■ **TASK DATA**
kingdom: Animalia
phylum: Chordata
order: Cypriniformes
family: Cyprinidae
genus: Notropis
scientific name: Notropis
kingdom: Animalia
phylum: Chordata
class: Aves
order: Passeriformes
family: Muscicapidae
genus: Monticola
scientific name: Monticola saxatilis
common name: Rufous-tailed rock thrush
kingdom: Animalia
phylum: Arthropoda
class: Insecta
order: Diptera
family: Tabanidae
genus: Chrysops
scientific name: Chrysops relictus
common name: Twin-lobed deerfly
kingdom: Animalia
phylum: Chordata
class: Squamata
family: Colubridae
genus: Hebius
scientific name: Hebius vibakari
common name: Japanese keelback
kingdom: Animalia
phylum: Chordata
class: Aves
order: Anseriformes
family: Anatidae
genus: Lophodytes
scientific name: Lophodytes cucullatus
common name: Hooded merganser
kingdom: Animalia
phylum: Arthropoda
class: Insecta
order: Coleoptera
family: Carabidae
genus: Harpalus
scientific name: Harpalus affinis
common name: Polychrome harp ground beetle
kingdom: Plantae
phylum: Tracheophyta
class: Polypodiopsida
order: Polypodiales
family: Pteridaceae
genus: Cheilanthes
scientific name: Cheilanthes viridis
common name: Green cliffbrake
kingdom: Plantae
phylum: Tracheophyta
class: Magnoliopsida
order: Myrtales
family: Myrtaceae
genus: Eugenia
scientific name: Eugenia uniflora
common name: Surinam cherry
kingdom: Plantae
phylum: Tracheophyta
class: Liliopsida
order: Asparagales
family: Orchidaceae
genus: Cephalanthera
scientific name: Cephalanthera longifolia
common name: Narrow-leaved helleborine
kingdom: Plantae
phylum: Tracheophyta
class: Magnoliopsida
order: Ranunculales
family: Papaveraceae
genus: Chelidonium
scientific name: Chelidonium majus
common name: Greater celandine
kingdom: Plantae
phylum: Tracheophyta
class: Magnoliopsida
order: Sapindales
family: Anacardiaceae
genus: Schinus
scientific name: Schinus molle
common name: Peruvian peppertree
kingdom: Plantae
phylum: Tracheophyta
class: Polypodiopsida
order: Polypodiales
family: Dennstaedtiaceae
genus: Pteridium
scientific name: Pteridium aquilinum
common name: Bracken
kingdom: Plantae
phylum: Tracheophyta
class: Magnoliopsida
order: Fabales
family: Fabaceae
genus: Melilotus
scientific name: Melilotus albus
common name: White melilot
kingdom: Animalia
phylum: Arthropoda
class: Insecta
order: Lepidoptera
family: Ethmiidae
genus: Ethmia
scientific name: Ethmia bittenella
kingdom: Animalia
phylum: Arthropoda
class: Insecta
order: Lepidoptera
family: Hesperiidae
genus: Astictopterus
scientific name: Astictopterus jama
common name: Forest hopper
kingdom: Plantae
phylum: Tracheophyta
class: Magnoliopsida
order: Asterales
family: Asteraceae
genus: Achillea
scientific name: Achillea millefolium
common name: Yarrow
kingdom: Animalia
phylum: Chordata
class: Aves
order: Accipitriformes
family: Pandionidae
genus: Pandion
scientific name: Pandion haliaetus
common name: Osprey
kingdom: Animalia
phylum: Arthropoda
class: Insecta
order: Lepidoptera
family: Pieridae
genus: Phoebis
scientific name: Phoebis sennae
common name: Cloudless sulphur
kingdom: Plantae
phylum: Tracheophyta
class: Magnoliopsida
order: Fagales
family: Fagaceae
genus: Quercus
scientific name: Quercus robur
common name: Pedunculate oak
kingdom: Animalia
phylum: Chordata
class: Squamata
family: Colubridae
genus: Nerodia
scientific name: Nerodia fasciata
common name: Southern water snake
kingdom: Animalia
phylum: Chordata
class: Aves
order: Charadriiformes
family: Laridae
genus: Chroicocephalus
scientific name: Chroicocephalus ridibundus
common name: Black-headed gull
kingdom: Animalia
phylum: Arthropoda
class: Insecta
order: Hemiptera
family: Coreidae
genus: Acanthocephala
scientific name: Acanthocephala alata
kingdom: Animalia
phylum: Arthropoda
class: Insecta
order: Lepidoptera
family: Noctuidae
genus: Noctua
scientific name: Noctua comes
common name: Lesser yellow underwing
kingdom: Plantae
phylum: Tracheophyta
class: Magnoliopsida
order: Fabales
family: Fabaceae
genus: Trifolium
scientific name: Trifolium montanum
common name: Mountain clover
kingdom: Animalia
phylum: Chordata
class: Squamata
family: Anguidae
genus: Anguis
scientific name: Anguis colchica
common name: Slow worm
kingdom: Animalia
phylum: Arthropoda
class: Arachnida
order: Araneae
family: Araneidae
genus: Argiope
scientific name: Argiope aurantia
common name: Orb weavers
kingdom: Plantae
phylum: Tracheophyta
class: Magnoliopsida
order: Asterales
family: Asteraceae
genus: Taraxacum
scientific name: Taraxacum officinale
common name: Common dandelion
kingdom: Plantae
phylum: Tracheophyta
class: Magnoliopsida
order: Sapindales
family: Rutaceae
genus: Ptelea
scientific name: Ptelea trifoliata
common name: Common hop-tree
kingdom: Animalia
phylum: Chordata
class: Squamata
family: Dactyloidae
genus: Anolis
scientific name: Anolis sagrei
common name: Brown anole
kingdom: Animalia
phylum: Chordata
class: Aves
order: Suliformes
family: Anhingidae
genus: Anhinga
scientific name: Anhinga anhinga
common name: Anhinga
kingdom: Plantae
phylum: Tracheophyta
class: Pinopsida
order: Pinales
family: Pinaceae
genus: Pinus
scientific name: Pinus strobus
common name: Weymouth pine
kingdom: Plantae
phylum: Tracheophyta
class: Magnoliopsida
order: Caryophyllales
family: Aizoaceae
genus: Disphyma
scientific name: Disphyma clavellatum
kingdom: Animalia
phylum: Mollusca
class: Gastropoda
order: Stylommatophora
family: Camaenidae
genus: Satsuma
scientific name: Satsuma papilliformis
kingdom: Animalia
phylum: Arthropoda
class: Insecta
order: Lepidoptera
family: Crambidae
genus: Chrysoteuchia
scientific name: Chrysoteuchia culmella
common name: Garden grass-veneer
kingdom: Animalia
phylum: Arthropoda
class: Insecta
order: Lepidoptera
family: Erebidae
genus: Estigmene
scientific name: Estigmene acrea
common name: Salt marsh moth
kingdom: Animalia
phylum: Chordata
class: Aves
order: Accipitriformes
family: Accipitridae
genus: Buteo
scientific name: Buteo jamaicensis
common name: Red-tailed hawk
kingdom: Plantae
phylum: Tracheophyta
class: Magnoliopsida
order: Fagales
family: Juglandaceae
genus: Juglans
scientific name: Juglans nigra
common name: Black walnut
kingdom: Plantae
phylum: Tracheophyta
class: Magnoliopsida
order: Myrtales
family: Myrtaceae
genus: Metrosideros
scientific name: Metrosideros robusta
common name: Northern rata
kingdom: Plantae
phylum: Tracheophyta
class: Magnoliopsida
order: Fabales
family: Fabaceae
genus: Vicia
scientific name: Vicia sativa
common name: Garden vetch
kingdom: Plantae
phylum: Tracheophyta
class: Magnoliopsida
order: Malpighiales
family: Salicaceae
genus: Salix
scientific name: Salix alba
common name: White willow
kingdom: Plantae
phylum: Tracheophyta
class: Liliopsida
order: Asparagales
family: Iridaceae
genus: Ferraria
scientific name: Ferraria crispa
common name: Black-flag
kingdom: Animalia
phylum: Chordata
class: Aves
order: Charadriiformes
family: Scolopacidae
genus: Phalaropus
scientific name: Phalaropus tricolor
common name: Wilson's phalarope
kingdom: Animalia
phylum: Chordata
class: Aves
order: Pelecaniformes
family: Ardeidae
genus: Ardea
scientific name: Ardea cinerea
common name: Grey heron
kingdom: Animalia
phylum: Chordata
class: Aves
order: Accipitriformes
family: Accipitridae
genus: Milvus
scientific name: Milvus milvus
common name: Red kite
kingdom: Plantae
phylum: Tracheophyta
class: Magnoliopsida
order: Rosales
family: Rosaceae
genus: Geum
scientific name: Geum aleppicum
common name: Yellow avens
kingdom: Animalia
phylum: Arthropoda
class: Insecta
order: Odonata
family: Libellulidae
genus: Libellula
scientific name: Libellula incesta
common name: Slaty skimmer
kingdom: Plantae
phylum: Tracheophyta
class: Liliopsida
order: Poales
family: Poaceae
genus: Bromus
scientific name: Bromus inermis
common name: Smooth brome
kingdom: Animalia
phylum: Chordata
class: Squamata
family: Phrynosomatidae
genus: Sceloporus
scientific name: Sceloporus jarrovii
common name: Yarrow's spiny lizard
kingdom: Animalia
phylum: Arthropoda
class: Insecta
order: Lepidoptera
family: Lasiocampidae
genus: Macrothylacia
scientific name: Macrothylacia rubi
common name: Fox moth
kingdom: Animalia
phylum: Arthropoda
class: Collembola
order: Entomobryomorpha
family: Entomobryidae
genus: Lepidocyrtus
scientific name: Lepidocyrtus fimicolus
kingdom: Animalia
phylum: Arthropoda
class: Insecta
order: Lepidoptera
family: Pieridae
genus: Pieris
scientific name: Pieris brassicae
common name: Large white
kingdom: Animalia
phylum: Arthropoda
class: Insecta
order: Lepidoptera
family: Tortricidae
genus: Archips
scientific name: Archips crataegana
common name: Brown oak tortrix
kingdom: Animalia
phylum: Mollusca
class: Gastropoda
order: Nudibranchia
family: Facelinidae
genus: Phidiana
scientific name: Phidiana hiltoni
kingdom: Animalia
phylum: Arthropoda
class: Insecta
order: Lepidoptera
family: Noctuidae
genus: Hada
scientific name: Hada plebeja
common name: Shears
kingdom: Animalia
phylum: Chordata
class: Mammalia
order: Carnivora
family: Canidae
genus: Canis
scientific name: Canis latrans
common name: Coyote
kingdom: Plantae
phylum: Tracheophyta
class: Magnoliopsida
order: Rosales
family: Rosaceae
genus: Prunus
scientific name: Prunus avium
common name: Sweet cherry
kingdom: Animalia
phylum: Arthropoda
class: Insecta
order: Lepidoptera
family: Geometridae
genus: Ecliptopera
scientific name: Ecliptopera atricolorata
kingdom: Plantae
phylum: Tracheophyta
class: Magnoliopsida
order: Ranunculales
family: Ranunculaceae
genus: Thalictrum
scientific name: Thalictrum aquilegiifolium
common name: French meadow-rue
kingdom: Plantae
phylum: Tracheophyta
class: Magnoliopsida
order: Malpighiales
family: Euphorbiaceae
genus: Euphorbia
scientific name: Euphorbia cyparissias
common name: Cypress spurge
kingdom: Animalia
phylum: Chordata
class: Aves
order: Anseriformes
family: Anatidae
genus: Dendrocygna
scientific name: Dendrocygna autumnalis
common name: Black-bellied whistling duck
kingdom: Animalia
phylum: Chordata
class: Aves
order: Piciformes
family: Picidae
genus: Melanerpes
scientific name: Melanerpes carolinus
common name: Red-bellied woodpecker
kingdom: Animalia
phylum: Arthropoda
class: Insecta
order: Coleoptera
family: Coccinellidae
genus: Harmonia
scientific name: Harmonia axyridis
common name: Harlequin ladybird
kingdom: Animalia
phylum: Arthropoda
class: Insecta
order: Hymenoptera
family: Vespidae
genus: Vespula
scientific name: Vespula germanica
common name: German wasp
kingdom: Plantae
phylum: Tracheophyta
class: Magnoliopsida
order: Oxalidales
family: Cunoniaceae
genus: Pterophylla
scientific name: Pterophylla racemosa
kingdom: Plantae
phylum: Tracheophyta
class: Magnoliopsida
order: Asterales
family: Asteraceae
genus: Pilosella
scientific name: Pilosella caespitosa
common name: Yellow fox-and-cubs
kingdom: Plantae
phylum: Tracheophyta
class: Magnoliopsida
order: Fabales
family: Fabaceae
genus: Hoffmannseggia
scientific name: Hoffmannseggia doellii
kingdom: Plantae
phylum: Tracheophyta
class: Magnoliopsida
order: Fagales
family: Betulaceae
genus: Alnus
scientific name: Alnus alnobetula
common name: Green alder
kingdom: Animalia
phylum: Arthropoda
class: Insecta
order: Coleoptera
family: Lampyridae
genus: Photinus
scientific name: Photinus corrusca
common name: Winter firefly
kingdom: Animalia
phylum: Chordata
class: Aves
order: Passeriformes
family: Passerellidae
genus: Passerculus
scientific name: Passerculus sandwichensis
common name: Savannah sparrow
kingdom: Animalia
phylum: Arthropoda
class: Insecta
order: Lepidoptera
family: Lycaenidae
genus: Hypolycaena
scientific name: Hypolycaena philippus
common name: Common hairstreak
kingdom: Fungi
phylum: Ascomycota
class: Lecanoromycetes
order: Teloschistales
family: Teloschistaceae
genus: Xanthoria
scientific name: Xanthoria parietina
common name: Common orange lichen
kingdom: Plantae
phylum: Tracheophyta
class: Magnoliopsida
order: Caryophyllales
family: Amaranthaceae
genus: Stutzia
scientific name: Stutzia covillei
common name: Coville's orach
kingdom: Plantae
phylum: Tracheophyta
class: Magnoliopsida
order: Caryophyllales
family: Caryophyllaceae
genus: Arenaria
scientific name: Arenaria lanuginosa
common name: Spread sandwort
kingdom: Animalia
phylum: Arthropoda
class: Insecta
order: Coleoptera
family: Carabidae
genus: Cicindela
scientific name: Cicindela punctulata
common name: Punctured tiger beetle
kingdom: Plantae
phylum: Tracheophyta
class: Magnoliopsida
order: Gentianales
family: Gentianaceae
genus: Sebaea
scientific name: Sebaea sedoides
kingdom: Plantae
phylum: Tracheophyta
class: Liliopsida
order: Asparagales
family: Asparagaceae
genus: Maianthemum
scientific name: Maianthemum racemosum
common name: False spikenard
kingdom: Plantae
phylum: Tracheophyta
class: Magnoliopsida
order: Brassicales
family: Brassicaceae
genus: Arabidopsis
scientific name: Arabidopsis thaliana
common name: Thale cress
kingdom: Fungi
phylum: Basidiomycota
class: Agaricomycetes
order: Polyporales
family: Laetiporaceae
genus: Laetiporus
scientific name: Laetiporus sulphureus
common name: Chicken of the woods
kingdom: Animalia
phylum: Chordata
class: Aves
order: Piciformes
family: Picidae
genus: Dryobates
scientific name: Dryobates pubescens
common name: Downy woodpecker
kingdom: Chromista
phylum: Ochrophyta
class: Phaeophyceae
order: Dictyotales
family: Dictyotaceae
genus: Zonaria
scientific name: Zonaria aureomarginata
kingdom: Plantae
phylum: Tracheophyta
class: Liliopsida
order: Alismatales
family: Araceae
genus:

■ **GIVEN REQUEST**
Repeat the data word for word, from the line containing "common name: Mountain clover" through the line containing "scientific name: Ptelea trifoliata", both lines included, and give nothing else.

■ **ANSWER TO THE TASK**
common name: Mountain clover
kingdom: Animalia
phylum: Chordata
class: Squamata
family: Anguidae
genus: Anguis
scientific name: Anguis colchica
common name: Slow worm
kingdom: Animalia
phylum: Arthropoda
class: Arachnida
order: Araneae
family: Araneidae
genus: Argiope
scientific name: Argiope aurantia
common name: Orb weavers
kingdom: Plantae
phylum: Tracheophyta
class: Magnoliopsida
order: Asterales
family: Asteraceae
genus: Taraxacum
scientific name: Taraxacum officinale
common name: Common dandelion
kingdom: Plantae
phylum: Tracheophyta
class: Magnoliopsida
order: Sapindales
family: Rutaceae
genus: Ptelea
scientific name: Ptelea trifoliata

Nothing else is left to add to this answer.